Taylor told Defense Daily he planned to support another amendment, from Rep. Mike Coffman (R-Colo.), calling for the Navy to keep in the fleet two specific large-deck amphibious ships it has planned to retire. Taylor wants the service to keep using some frigates that are slated for retirement, but said HASC members would not specify the Navy stall plans to retire frigates.
“That way if some of those frigates are better than others (Chief of Naval Operations Adm. Gary Roughead will) make the call,” Taylor said, adding frigates would be the logical ships for Roughead to delay retiring. “They’re the newest vessels of what he wants to retire, and they also have the smallest crews.”
HASC Chairman Ike Skelton (D-Mo.) was said to support Taylor’s amendment, which was expected to pass as part of a package of amendments without debate.
The committee also was poised last night to debate missile-defense amendments offered by Republicans, including one calling for the Obama administration to give Congress a detailed plan for its new European missile-defense setup. Another amendment would require the administration to continue developing long-range missile defenses to protect against Iranian threats that Republicans fear could emerge sooner than anticipated.
The HASC wants to compel the Navy to tell it if more Aegis ships are needed for the Obama administration’s new missile defense plans. It approved an amendment yesterday from Akin requiring the Navy submit a report on requirements for major surface vessels needed for missile defense no later than March 1.
The committee also agreed to lessen a previously proposed cut to the Army’s Early Infantry Brigade Combat Team (EIBCT) effort, the successor to the Army’s dismantled Future Combat Systems (FCS) modernization program, to $779.4 million. The Air and Land Forces subcommittee previously called for cutting $891 million from the Army’s $2.2 billion EIBCT request. Yesterday’s change adds some procurement funding for unmanned aerial and ground vehicles, and some research monies for engineering and program management.
The Air and Land Forces panel previously called for zeroing out procurement funding and cutting some of the research monies the Army requested for EIBCT, in part because the service has unspent funds from past years. The reduction also reflects a cut to the Army’s request for the Non-Line-of-Sight Launch System (NLOS-LS), which the service canceled.

• Dataset records
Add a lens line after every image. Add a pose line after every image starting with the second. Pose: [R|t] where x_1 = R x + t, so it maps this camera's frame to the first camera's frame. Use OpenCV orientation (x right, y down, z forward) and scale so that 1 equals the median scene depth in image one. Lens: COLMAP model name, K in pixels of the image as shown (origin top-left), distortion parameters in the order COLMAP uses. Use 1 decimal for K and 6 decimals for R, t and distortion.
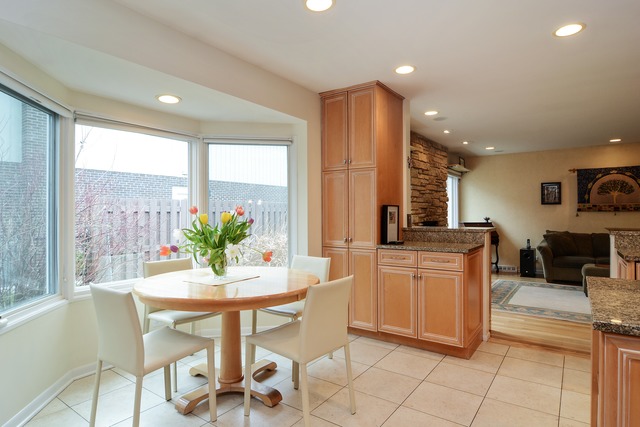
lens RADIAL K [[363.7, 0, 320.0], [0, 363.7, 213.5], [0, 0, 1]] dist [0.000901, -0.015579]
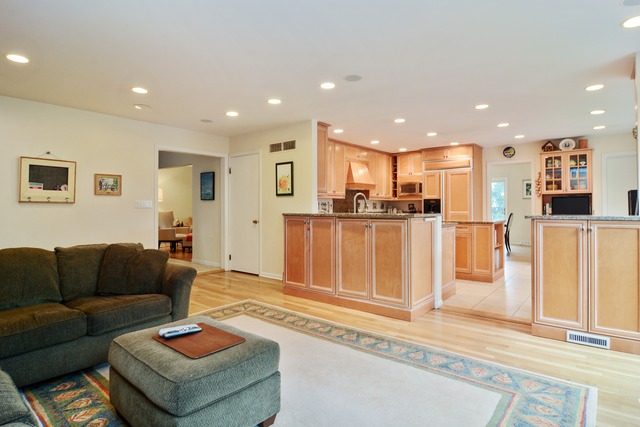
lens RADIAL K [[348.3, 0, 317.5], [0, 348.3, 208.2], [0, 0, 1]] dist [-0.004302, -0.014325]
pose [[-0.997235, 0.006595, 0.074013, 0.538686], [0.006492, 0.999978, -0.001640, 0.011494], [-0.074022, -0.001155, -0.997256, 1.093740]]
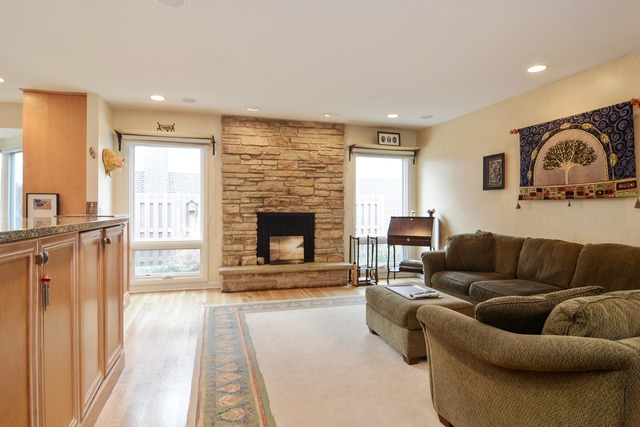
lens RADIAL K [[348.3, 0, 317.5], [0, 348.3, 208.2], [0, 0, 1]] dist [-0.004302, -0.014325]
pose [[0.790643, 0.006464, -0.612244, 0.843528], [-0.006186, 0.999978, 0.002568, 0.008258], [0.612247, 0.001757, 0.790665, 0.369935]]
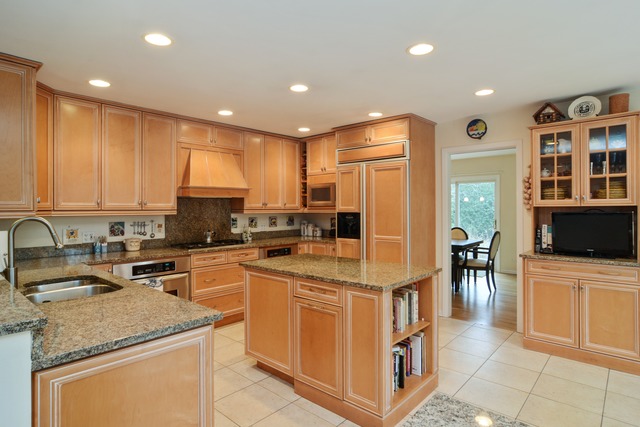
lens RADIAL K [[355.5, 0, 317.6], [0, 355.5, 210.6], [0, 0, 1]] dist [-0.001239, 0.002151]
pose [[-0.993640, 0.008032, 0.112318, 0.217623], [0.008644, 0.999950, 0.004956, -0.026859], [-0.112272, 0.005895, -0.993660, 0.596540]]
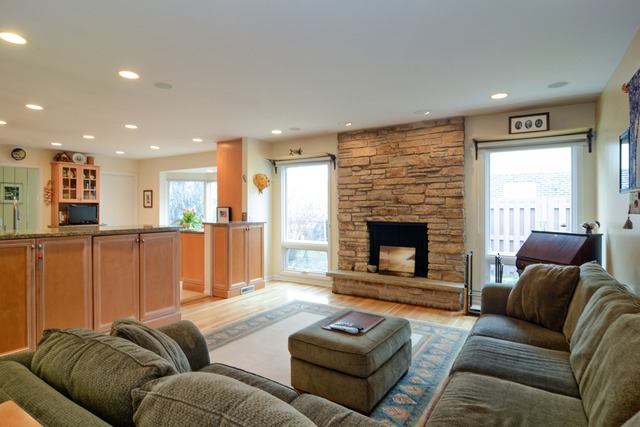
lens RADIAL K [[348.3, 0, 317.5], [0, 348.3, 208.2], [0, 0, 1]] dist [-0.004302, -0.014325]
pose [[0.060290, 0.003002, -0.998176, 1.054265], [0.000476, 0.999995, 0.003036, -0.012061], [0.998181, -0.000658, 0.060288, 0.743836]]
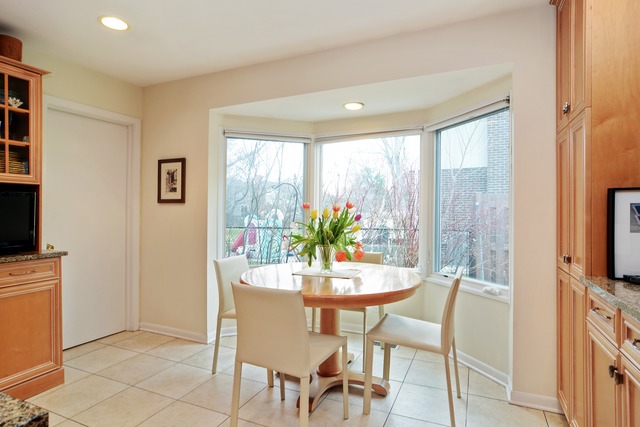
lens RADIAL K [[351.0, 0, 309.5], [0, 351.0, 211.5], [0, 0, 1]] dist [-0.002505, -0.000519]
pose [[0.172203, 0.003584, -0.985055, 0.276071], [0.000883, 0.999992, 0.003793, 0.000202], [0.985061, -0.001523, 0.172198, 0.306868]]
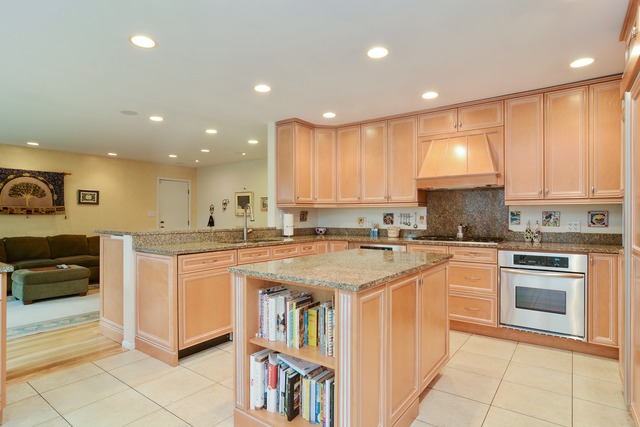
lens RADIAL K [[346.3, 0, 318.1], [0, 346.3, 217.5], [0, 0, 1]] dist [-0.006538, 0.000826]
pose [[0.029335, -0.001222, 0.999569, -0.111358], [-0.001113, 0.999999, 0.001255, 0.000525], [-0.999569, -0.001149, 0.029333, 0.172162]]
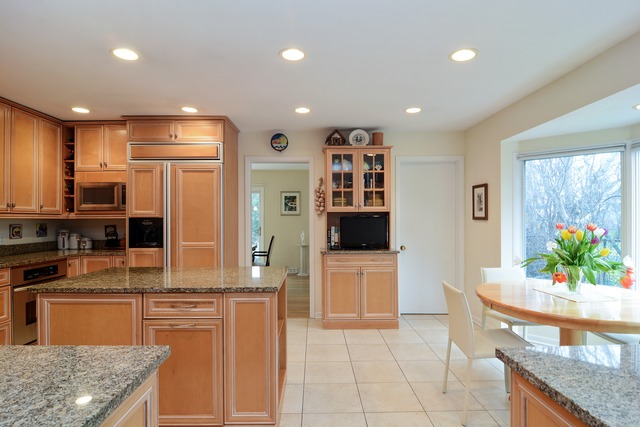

• Work instruction 1
Retype part of the committee article word for word, everything from "The committee also agreed" down to "the service canceled.".
• Work instruction 2
Turn the paragraph of the committee article that starts "The committee also agreed to lessen" into a short bulleted list that keeps its main facts.
• Work instruction 3
List every dollar amount that appears in the committee article.
The lines aren't needed for any of this.

• Output 1
The committee also agreed to lessen a previously proposed cut to the Army’s Early Infantry Brigade Combat Team (EIBCT) effort, the successor to the Army’s dismantled Future Combat Systems (FCS) modernization program, to $779.4 million. The Air and Land Forces subcommittee previously called for cutting $891 million from the Army’s $2.2 billion EIBCT request. Yesterday’s change adds some procurement funding for unmanned aerial and ground vehicles, and some research monies for engineering and program management.
The Air and Land Forces panel previously called for zeroing out procurement funding and cutting some of the research monies the Army requested for EIBCT, in part because the service has unspent funds from past years. The reduction also reflects a cut to the Army’s request for the Non-Line-of-Sight Launch System (NLOS-LS), which the service canceled.

• Output 2
- The committee agreed to shrink a previously proposed cut to the Army's Early Infantry Brigade Combat Team (EIBCT) effort to $779.4 million.
- EIBCT is the successor to the Army's dismantled Future Combat Systems (FCS) modernization program.
- The Air and Land Forces subcommittee had earlier called for cutting $891 million from the Army's $2.2 billion EIBCT request.
- The change adds some procurement funding for unmanned aerial and ground vehicles.
- It also adds some research money for engineering and program management.

• Output 3
- $779.4 million
- $891 million
- $2.2 billion